Boron Molecular completes capital raising, considers IPO
Friday, 10 January, 2003
Boron Molecular, a small Melbourne-based medicinal chemistry company, is planning to pursue listing on the Australian Stock Exchange in the next six months if market conditions are favourable, according to managing director Dr Phillip Reese.
The company recently completed a placement of $1.9 million to existing investors, including Churchill Capital, and new investors. The capital raising brings the total investment into Boron Molecular to $4.9 million in the two years since the company was formed.
Reese said the funds would provide working capital for the company to expand its core businesses, which include catalogue sales of organoboron compounds to research chemists and pharmaceutical companies, in addition to providing chemistry services to pharmaceutical companies.

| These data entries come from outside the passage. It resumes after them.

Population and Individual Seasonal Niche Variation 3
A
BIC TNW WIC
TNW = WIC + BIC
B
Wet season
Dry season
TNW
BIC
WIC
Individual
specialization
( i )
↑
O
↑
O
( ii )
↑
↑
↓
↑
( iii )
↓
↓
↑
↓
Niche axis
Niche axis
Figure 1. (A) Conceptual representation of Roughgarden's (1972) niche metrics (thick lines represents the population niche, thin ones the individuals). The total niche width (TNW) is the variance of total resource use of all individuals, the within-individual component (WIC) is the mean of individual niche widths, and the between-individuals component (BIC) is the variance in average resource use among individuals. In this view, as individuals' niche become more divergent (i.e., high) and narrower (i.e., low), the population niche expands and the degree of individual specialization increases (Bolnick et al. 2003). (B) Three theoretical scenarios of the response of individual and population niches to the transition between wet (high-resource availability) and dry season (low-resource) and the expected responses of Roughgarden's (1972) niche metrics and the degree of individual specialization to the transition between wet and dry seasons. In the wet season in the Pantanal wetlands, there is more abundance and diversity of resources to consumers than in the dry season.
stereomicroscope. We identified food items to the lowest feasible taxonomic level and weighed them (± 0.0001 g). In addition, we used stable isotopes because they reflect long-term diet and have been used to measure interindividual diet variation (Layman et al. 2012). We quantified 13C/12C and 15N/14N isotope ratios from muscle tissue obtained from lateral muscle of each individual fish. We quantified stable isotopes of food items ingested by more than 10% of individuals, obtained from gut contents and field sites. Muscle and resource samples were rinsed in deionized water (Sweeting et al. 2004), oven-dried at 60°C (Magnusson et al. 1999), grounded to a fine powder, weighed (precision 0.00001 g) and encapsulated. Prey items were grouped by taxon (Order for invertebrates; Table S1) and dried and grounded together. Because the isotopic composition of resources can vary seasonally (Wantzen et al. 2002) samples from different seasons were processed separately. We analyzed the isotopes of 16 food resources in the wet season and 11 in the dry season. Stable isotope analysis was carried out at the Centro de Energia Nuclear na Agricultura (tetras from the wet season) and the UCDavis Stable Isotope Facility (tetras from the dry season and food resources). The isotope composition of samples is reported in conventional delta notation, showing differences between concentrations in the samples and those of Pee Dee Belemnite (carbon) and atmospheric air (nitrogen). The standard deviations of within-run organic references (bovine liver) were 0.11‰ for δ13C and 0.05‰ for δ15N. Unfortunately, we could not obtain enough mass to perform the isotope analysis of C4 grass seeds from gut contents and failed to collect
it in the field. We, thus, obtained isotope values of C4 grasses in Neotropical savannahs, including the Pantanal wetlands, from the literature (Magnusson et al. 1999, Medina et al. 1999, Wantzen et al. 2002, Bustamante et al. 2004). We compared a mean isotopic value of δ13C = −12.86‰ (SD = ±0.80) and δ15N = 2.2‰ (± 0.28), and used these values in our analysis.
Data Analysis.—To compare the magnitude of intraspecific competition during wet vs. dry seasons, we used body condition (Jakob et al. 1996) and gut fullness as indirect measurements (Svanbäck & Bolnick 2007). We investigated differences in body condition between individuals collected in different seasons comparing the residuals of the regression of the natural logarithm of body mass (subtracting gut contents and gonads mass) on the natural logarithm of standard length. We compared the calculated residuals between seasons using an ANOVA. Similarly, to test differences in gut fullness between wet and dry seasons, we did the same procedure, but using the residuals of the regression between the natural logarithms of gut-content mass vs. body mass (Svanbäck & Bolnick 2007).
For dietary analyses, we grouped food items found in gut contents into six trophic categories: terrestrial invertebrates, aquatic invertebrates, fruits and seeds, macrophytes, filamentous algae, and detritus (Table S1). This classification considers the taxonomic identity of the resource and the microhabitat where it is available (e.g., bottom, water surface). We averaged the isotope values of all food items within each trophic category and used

Boron Molecular has seven patents licensed from CSIRO Molecular Sciences that cover improvements to organoboron chemistry. The technology provides an efficient way to synthesise complex molecules using organoboron-based Suzuki coupling reactions to create carbon-carbon bonds, and the compounds are used as building blocks in the production of pharmaceuticals.
The organoboron molecules produced by Boron Molecular are sold both directly to pharmaceutical companies and through US-based fine chemicals company Aldrich, primarily in the US and Europe. Reese noted that the company has the capacity to produce multi-kilogram quantities of the high-grade chemicals in their facility.

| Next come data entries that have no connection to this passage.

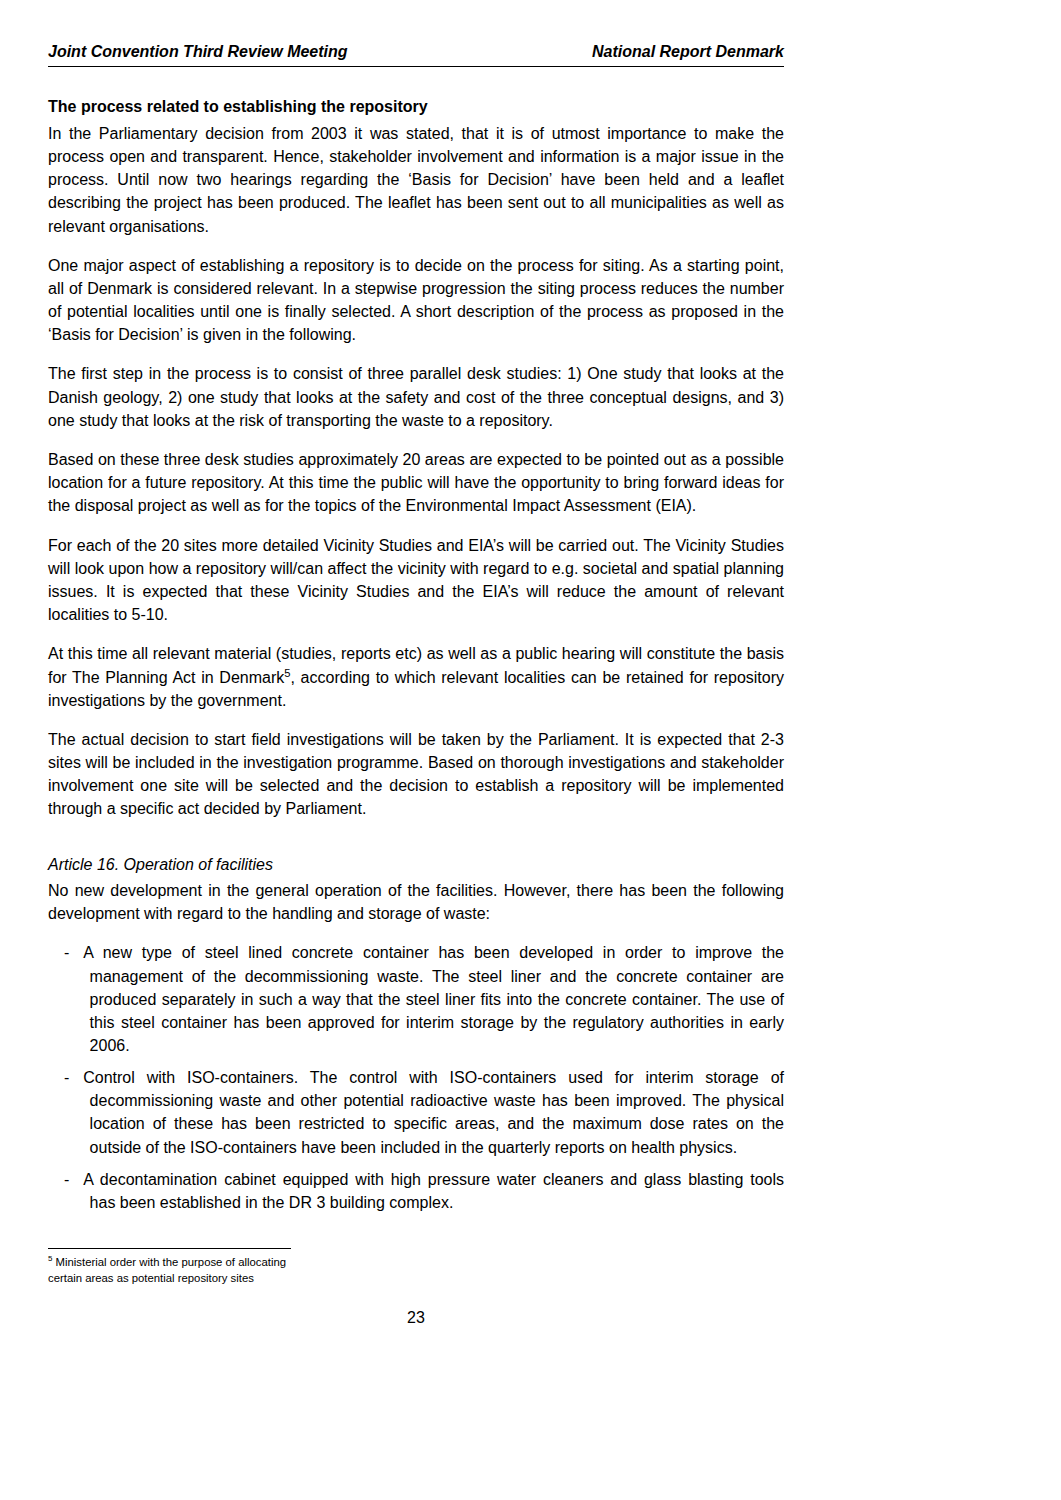Joint Convention Third Review Meeting National Report Denmark
The process related to establishing the repository
In the Parliamentary decision from 2003 it was stated, that it is of utmost importance to make the process open and transparent. Hence, stakeholder involvement and information is a major issue in the process. Until now two hearings regarding the ‘Basis for Decision’ have been held and a leaflet describing the project has been produced. The leaflet has been sent out to all municipalities as well as relevant organisations.
One major aspect of establishing a repository is to decide on the process for siting. As a starting point, all of Denmark is considered relevant. In a stepwise progression the siting process reduces the number of potential localities until one is finally selected. A short description of the process as proposed in the ‘Basis for Decision’ is given in the following.
The first step in the process is to consist of three parallel desk studies: 1) One study that looks at the Danish geology, 2) one study that looks at the safety and cost of the three conceptual designs, and 3) one study that looks at the risk of transporting the waste to a repository.
Based on these three desk studies approximately 20 areas are expected to be pointed out as a possible location for a future repository. At this time the public will have the opportunity to bring forward ideas for the disposal project as well as for the topics of the Environmental Impact Assessment (EIA).
For each of the 20 sites more detailed Vicinity Studies and EIA’s will be carried out. The Vicinity Studies will look upon how a repository will/can affect the vicinity with regard to e.g. societal and spatial planning issues. It is expected that these Vicinity Studies and the EIA’s will reduce the amount of relevant localities to 5-10.
At this time all relevant material (studies, reports etc) as well as a public hearing will constitute the basis for The Planning Act in Denmark5, according to which relevant localities can be retained for repository investigations by the government.
The actual decision to start field investigations will be taken by the Parliament. It is expected that 2-3 sites will be included in the investigation programme. Based on thorough investigations and stakeholder involvement one site will be selected and the decision to establish a repository will be implemented through a specific act decided by Parliament.
Article 16. Operation of facilities
No new development in the general operation of the facilities. However, there has been the following development with regard to the handling and storage of waste:
A new type of steel lined concrete container has been developed in order to improve the management of the decommissioning waste. The steel liner and the concrete container are produced separately in such a way that the steel liner fits into the concrete container. The use of this steel container has been approved for interim storage by the regulatory authorities in early 2006.
Control with ISO-containers. The control with ISO-containers used for interim storage of decommissioning waste and other potential radioactive waste has been improved. The physical location of these has been restricted to specific areas, and the maximum dose rates on the outside of the ISO-containers have been included in the quarterly reports on health physics.
A decontamination cabinet equipped with high pressure water cleaners and glass blasting tools has been established in the DR 3 building complex.
5 Ministerial order with the purpose of allocating certain areas as potential repository sites
23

The chemistry services offered by the company are a more recent addition to the business, and provide medicinal chemistry skills on a contract basis to biotech and pharmaceutical companies. The company has won a number of contracts with both Australian and US-based companies, including a recent collaborative agreement with Cerylid Biosciences.
According to Reese, the company is an unusual model for the Australian biopharmaceutical industry, as it has generated early revenues from both arms of its business. The company is continuing to improve on and commercialise its intellectual property position, he said.
"It puts us in a strong position," Reese noted.